“A Taste for Shiny, Pretty Things”

Eric Koch is spending two weeks in Europe. A number of his regular readers have generously volunteered to compose guest-postings – this is the Michael Gundy’s third contribution.

That is a headline from The Globe and Mail “Report on Business” dated May 27, 2011. The article went on to describe the prosperity of luxury goods manufacturers such as Burberry, Tiffany and Bentley. The increases in earnings and revenue are fuelled by the wealthy found in emerging markets. India now has a Ferrari dealer where an entry level model sells for $485,000 and 450 million live on less than $1.25 per day.

Luxury is multi facetted and certainly not logical..

Abraham Maslow in his psychological theory proposes that we have a hierarchy of needs. One such need is for esteem. Maslow noted two versions of esteem needs, a lower one and a higher one. The lower one is the need for the respect of others, the need for status, recognition, fame, prestige, and attention. The higher one is the need for self-respect, the need for strength, competence, mastery, self-confidence, independence and freedom.

The lower esteem needs target fulfillment through luxury. They proclaim that the owner is wealthy, famous and possibly lovable. Novelists, including our patron, muse and mentor, Eric, have been mining this lode of human folly with great success.

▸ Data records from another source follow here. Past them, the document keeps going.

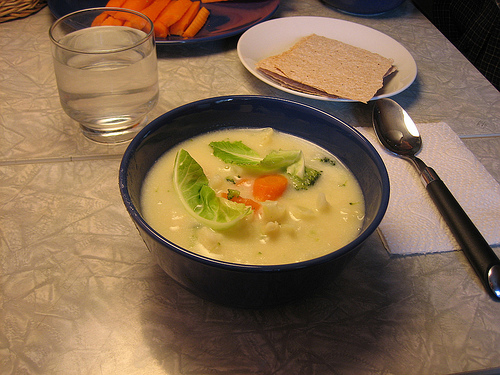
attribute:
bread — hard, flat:
[293, 57, 370, 89]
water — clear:
[66, 67, 146, 128]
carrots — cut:
[170, 6, 203, 31]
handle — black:
[430, 184, 484, 267]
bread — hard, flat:
[301, 44, 378, 91]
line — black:
[84, 270, 122, 279]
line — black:
[87, 228, 124, 244]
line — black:
[97, 264, 119, 281]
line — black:
[90, 252, 117, 264]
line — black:
[78, 245, 127, 265]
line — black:
[10, 265, 51, 277]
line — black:
[172, 349, 187, 372]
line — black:
[11, 150, 62, 170]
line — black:
[73, 251, 117, 264]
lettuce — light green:
[172, 156, 232, 220]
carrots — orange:
[214, 173, 293, 219]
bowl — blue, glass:
[114, 91, 394, 315]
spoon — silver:
[372, 97, 484, 261]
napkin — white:
[346, 120, 484, 256]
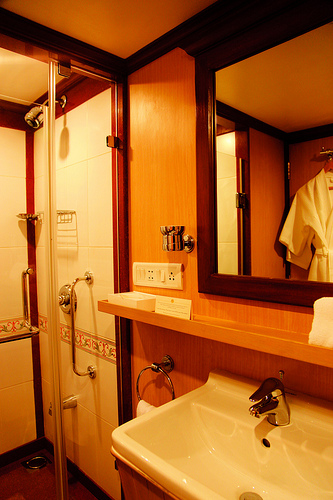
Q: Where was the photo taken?
A: It was taken at the bathroom.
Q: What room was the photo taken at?
A: It was taken at the bathroom.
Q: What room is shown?
A: It is a bathroom.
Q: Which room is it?
A: It is a bathroom.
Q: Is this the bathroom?
A: Yes, it is the bathroom.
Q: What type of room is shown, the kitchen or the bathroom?
A: It is the bathroom.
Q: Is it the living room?
A: No, it is the bathroom.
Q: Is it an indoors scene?
A: Yes, it is indoors.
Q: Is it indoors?
A: Yes, it is indoors.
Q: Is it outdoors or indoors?
A: It is indoors.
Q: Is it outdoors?
A: No, it is indoors.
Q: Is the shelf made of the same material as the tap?
A: No, the shelf is made of wood and the tap is made of metal.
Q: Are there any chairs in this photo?
A: No, there are no chairs.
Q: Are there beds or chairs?
A: No, there are no chairs or beds.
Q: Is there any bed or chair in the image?
A: No, there are no chairs or beds.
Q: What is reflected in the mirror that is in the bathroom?
A: The robe is reflected in the mirror.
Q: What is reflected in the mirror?
A: The robe is reflected in the mirror.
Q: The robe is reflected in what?
A: The robe is reflected in the mirror.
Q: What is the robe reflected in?
A: The robe is reflected in the mirror.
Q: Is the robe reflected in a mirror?
A: Yes, the robe is reflected in a mirror.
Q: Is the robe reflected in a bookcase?
A: No, the robe is reflected in a mirror.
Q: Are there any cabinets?
A: No, there are no cabinets.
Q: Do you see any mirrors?
A: Yes, there is a mirror.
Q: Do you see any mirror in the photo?
A: Yes, there is a mirror.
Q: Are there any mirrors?
A: Yes, there is a mirror.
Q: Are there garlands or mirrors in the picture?
A: Yes, there is a mirror.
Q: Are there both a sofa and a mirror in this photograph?
A: No, there is a mirror but no sofas.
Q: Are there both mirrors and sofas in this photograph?
A: No, there is a mirror but no sofas.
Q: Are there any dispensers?
A: No, there are no dispensers.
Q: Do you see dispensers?
A: No, there are no dispensers.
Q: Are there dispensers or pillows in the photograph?
A: No, there are no dispensers or pillows.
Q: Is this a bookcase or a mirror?
A: This is a mirror.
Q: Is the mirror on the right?
A: Yes, the mirror is on the right of the image.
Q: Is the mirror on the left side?
A: No, the mirror is on the right of the image.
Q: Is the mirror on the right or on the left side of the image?
A: The mirror is on the right of the image.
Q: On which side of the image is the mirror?
A: The mirror is on the right of the image.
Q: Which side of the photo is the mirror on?
A: The mirror is on the right of the image.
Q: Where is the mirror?
A: The mirror is in the bathroom.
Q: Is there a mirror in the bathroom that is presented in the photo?
A: Yes, there is a mirror in the bathroom.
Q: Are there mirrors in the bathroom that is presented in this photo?
A: Yes, there is a mirror in the bathroom.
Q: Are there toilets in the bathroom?
A: No, there is a mirror in the bathroom.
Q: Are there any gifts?
A: No, there are no gifts.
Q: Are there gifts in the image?
A: No, there are no gifts.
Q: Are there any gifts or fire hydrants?
A: No, there are no gifts or fire hydrants.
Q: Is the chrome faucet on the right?
A: Yes, the faucet is on the right of the image.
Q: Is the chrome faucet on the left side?
A: No, the tap is on the right of the image.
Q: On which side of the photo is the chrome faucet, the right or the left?
A: The faucet is on the right of the image.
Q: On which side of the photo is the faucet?
A: The faucet is on the right of the image.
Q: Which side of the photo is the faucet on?
A: The faucet is on the right of the image.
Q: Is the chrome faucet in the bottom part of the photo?
A: Yes, the faucet is in the bottom of the image.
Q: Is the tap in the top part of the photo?
A: No, the tap is in the bottom of the image.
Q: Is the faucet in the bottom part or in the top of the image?
A: The faucet is in the bottom of the image.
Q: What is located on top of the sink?
A: The tap is on top of the sink.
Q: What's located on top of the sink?
A: The tap is on top of the sink.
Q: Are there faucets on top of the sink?
A: Yes, there is a faucet on top of the sink.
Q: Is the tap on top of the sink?
A: Yes, the tap is on top of the sink.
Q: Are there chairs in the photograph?
A: No, there are no chairs.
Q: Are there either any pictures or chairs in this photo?
A: No, there are no chairs or pictures.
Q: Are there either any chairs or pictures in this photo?
A: No, there are no chairs or pictures.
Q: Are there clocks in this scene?
A: No, there are no clocks.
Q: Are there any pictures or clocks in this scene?
A: No, there are no clocks or pictures.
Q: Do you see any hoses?
A: No, there are no hoses.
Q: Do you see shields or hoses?
A: No, there are no hoses or shields.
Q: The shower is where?
A: The shower is in the bathroom.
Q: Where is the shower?
A: The shower is in the bathroom.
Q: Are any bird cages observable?
A: No, there are no bird cages.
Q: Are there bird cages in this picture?
A: No, there are no bird cages.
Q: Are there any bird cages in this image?
A: No, there are no bird cages.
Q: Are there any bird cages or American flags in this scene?
A: No, there are no bird cages or American flags.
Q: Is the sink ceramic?
A: Yes, the sink is ceramic.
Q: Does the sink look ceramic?
A: Yes, the sink is ceramic.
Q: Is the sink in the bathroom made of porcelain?
A: Yes, the sink is made of porcelain.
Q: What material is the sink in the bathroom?
A: The sink is made of porcelain.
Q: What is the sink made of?
A: The sink is made of porcelain.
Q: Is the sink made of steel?
A: No, the sink is made of porcelain.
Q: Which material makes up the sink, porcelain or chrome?
A: The sink is made of porcelain.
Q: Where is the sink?
A: The sink is in the bathroom.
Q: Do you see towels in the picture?
A: Yes, there is a towel.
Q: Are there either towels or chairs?
A: Yes, there is a towel.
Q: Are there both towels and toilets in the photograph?
A: No, there is a towel but no toilets.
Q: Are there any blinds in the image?
A: No, there are no blinds.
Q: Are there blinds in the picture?
A: No, there are no blinds.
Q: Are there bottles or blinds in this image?
A: No, there are no blinds or bottles.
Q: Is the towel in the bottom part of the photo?
A: Yes, the towel is in the bottom of the image.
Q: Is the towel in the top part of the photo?
A: No, the towel is in the bottom of the image.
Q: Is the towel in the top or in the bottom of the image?
A: The towel is in the bottom of the image.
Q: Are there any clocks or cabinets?
A: No, there are no cabinets or clocks.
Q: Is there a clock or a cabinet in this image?
A: No, there are no cabinets or clocks.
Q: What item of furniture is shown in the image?
A: The piece of furniture is a shelf.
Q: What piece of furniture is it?
A: The piece of furniture is a shelf.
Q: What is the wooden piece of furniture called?
A: The piece of furniture is a shelf.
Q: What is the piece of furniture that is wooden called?
A: The piece of furniture is a shelf.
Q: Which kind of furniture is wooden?
A: The furniture is a shelf.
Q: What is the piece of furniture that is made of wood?
A: The piece of furniture is a shelf.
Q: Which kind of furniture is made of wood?
A: The furniture is a shelf.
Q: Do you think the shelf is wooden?
A: Yes, the shelf is wooden.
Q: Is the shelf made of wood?
A: Yes, the shelf is made of wood.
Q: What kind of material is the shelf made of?
A: The shelf is made of wood.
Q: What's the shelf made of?
A: The shelf is made of wood.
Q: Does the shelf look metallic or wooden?
A: The shelf is wooden.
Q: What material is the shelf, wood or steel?
A: The shelf is made of wood.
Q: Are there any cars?
A: No, there are no cars.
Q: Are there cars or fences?
A: No, there are no cars or fences.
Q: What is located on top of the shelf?
A: The sign is on top of the shelf.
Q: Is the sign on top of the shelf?
A: Yes, the sign is on top of the shelf.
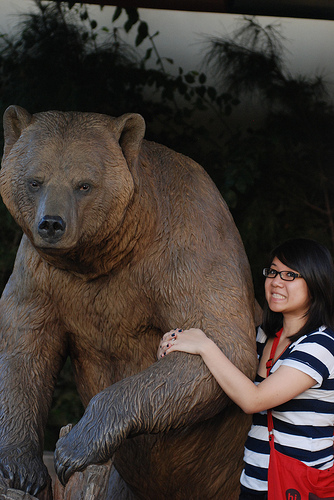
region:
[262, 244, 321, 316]
the head of the girl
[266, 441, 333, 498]
a red bag on the girl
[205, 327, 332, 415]
the arm of the girl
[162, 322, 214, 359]
the hand of the girl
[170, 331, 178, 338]
a black finger nail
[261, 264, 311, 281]
a pair of black glasses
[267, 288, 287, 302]
the mouth of the girl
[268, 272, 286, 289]
the nose of the girl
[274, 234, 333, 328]
the black hair of the girl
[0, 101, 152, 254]
the head on a bear statue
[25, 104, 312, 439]
girl holding arm of large weird plastic bear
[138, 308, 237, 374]
girl has dark blue nail polish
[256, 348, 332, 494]
girl has red purse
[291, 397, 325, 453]
girl's shirt is striped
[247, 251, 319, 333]
girl is making pretend scary face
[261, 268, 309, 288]
girl wearing glasses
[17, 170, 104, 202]
bear has one eye with red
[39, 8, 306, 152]
dark bushes in the background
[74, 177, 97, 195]
bear has one red eye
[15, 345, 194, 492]
large plastic bear holding on to plastic log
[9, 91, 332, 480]
Girl posing with display of a bear.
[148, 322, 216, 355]
Dark finger nail polish.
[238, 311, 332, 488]
A blue and white stripe shirt.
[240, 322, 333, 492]
A short sleeve shirt.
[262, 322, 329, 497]
A red pocket book.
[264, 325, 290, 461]
Long red strap on pocket book.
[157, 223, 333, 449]
A girl with black hair.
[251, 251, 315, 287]
A pair of black glasses.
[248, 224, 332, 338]
Girl is smiling big for camera.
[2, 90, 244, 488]
A bear on display.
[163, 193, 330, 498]
an Asian woman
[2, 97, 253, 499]
a brown statue of a bear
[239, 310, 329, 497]
a red bag over the shoulder of the woman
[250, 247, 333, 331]
glasses on the face of the woman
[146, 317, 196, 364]
blue fingernail polish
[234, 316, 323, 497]
a striped shirt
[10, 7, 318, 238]
a scene in the background of a forest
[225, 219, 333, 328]
has a concerned look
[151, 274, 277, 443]
holding onto the statute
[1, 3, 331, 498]
a scene of a person posing for the camera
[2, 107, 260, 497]
the bear is large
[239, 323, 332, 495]
the girl has a striped shirt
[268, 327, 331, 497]
the girl has a red back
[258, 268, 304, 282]
the girl is wearing glasses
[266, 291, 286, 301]
the girl is smiling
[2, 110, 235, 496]
the bear is brown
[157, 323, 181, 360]
the girl has nail polish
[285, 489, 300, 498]
the purse says hi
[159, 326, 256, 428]
the girl holds the bear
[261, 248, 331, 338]
the girl has dark hair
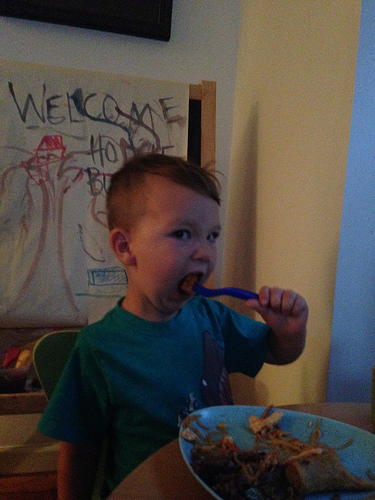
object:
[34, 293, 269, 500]
shirt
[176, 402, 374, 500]
bowl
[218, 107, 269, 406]
shadow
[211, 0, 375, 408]
wall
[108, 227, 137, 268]
ear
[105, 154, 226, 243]
hair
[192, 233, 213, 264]
nose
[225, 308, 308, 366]
arm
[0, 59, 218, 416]
board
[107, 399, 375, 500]
table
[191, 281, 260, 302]
spoon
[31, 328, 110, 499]
chair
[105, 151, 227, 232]
hair cut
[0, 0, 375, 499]
house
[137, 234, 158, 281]
skin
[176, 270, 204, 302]
mouth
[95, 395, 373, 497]
wood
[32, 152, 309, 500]
baby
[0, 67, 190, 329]
art work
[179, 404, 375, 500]
noodles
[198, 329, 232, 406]
shark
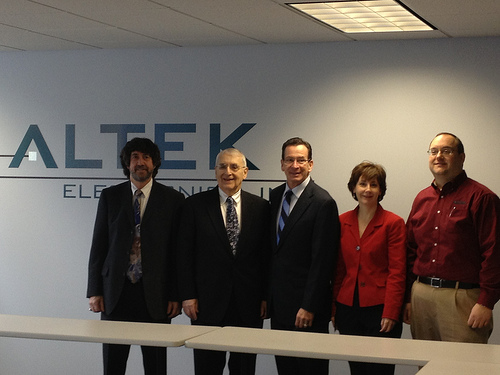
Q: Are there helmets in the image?
A: No, there are no helmets.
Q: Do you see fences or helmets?
A: No, there are no helmets or fences.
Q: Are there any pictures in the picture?
A: No, there are no pictures.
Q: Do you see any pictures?
A: No, there are no pictures.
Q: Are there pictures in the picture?
A: No, there are no pictures.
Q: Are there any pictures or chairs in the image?
A: No, there are no pictures or chairs.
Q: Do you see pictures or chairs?
A: No, there are no pictures or chairs.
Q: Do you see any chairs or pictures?
A: No, there are no pictures or chairs.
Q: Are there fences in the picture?
A: No, there are no fences.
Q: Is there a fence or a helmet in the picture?
A: No, there are no fences or helmets.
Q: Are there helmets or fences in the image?
A: No, there are no fences or helmets.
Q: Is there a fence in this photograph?
A: No, there are no fences.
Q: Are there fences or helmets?
A: No, there are no fences or helmets.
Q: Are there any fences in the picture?
A: No, there are no fences.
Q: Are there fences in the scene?
A: No, there are no fences.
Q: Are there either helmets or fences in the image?
A: No, there are no fences or helmets.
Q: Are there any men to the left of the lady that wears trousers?
A: Yes, there is a man to the left of the lady.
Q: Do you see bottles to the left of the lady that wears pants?
A: No, there is a man to the left of the lady.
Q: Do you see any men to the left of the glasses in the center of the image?
A: Yes, there is a man to the left of the glasses.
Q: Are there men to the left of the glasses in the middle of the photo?
A: Yes, there is a man to the left of the glasses.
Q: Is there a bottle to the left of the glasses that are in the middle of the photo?
A: No, there is a man to the left of the glasses.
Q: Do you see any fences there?
A: No, there are no fences.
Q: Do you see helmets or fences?
A: No, there are no fences or helmets.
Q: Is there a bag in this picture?
A: No, there are no bags.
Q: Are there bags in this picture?
A: No, there are no bags.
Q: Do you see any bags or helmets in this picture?
A: No, there are no bags or helmets.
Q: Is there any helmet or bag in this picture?
A: No, there are no bags or helmets.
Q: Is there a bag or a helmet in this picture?
A: No, there are no bags or helmets.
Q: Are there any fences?
A: No, there are no fences.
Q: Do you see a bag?
A: No, there are no bags.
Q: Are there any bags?
A: No, there are no bags.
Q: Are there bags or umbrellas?
A: No, there are no bags or umbrellas.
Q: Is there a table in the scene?
A: Yes, there is a table.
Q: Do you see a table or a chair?
A: Yes, there is a table.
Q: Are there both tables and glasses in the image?
A: Yes, there are both a table and glasses.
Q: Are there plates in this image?
A: No, there are no plates.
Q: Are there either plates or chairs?
A: No, there are no plates or chairs.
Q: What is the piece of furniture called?
A: The piece of furniture is a table.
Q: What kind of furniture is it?
A: The piece of furniture is a table.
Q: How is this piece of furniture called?
A: That is a table.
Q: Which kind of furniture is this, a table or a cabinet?
A: That is a table.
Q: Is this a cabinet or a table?
A: This is a table.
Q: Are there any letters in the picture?
A: Yes, there are letters.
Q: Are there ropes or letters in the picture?
A: Yes, there are letters.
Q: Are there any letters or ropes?
A: Yes, there are letters.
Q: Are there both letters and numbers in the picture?
A: No, there are letters but no numbers.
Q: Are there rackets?
A: No, there are no rackets.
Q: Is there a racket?
A: No, there are no rackets.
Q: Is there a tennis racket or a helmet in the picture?
A: No, there are no rackets or helmets.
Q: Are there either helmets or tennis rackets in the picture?
A: No, there are no tennis rackets or helmets.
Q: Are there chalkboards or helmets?
A: No, there are no helmets or chalkboards.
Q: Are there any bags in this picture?
A: No, there are no bags.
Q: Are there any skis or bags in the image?
A: No, there are no bags or skis.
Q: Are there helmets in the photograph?
A: No, there are no helmets.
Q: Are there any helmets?
A: No, there are no helmets.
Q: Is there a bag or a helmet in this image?
A: No, there are no helmets or bags.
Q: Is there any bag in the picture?
A: No, there are no bags.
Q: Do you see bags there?
A: No, there are no bags.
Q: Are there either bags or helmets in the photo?
A: No, there are no bags or helmets.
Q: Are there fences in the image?
A: No, there are no fences.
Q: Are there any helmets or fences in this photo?
A: No, there are no helmets or fences.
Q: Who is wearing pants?
A: The man is wearing pants.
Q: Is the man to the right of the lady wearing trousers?
A: Yes, the man is wearing trousers.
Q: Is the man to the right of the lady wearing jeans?
A: No, the man is wearing trousers.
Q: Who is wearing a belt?
A: The man is wearing a belt.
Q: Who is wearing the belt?
A: The man is wearing a belt.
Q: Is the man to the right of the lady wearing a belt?
A: Yes, the man is wearing a belt.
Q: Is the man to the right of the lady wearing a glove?
A: No, the man is wearing a belt.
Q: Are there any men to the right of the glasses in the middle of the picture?
A: Yes, there is a man to the right of the glasses.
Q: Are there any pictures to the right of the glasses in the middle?
A: No, there is a man to the right of the glasses.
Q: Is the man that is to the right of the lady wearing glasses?
A: Yes, the man is wearing glasses.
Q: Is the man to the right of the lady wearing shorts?
A: No, the man is wearing glasses.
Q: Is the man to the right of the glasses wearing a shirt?
A: Yes, the man is wearing a shirt.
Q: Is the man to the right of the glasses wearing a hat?
A: No, the man is wearing a shirt.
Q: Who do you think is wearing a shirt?
A: The man is wearing a shirt.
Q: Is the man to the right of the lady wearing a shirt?
A: Yes, the man is wearing a shirt.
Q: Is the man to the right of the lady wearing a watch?
A: No, the man is wearing a shirt.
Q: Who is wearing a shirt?
A: The man is wearing a shirt.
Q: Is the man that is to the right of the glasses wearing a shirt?
A: Yes, the man is wearing a shirt.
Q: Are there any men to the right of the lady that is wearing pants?
A: Yes, there is a man to the right of the lady.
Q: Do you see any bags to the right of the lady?
A: No, there is a man to the right of the lady.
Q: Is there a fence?
A: No, there are no fences.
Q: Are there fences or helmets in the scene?
A: No, there are no fences or helmets.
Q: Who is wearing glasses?
A: The man is wearing glasses.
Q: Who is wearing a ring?
A: The man is wearing a ring.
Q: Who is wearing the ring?
A: The man is wearing a ring.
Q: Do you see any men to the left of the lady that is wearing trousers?
A: Yes, there is a man to the left of the lady.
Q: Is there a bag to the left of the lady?
A: No, there is a man to the left of the lady.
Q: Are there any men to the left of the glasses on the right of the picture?
A: Yes, there is a man to the left of the glasses.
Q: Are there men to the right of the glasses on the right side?
A: No, the man is to the left of the glasses.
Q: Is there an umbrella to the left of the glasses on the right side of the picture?
A: No, there is a man to the left of the glasses.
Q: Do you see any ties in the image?
A: Yes, there is a tie.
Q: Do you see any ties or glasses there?
A: Yes, there is a tie.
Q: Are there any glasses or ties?
A: Yes, there is a tie.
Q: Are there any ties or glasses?
A: Yes, there is a tie.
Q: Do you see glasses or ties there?
A: Yes, there is a tie.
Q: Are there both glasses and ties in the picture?
A: Yes, there are both a tie and glasses.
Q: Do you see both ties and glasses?
A: Yes, there are both a tie and glasses.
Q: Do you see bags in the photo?
A: No, there are no bags.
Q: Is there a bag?
A: No, there are no bags.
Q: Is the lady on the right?
A: Yes, the lady is on the right of the image.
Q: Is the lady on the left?
A: No, the lady is on the right of the image.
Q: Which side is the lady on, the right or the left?
A: The lady is on the right of the image.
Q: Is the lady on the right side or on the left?
A: The lady is on the right of the image.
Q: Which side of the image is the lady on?
A: The lady is on the right of the image.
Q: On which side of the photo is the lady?
A: The lady is on the right of the image.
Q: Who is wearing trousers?
A: The lady is wearing trousers.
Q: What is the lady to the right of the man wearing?
A: The lady is wearing trousers.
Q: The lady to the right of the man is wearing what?
A: The lady is wearing trousers.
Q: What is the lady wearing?
A: The lady is wearing trousers.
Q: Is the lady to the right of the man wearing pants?
A: Yes, the lady is wearing pants.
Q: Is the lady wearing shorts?
A: No, the lady is wearing pants.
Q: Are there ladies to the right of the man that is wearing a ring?
A: Yes, there is a lady to the right of the man.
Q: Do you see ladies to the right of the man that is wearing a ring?
A: Yes, there is a lady to the right of the man.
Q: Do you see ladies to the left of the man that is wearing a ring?
A: No, the lady is to the right of the man.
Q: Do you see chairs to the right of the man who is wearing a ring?
A: No, there is a lady to the right of the man.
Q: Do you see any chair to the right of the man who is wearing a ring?
A: No, there is a lady to the right of the man.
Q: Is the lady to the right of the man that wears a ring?
A: Yes, the lady is to the right of the man.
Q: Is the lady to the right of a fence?
A: No, the lady is to the right of the man.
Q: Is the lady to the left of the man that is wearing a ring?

Effect luxury should share the attributes of a successful work of art. By work of art, Dr. Paul Bloom, author of How Pleasure Works: The New Science of Why We Like What We Like, agrees it must be created by the human hand and therefore includes architecture, the fine, practical and industrial visual arts as well as all forms of music and dance. A successful work of art should contain elements of:

  • A tension or conflict, better still if that conflict plays out a universal or archetypal theme;
  • The characters or the pieces should be on a scale that humans can connect with;
  • The medium or presentation should be elegant and finely crafted so that the audience is not distracted by the artist’s technical efforts but immediately goes to the “essence” of the work;
  • The artist invites a direct connection with the audience to share meaning that the piece creates.

Claude Johnson, the marketing figure behind the success of the Rolls-Royce automobile firm, made a case that a brilliantly designed and assembled machine or artefact, made from the finest materials, will be more economical in the long term. It does not need to be replaced, just maintained. It provides comfort and reliability with an air of elegant satisfaction. Unfortunately, mere mortals tire of the familiar, requiring the novel and fashionable.

Maslow’s higher-esteem goals are more satisfying than possession of the Koh-i-noor diamond. We are reminded that the Ministry of Natural Resources classifies diamonds and other precious stones as gravel.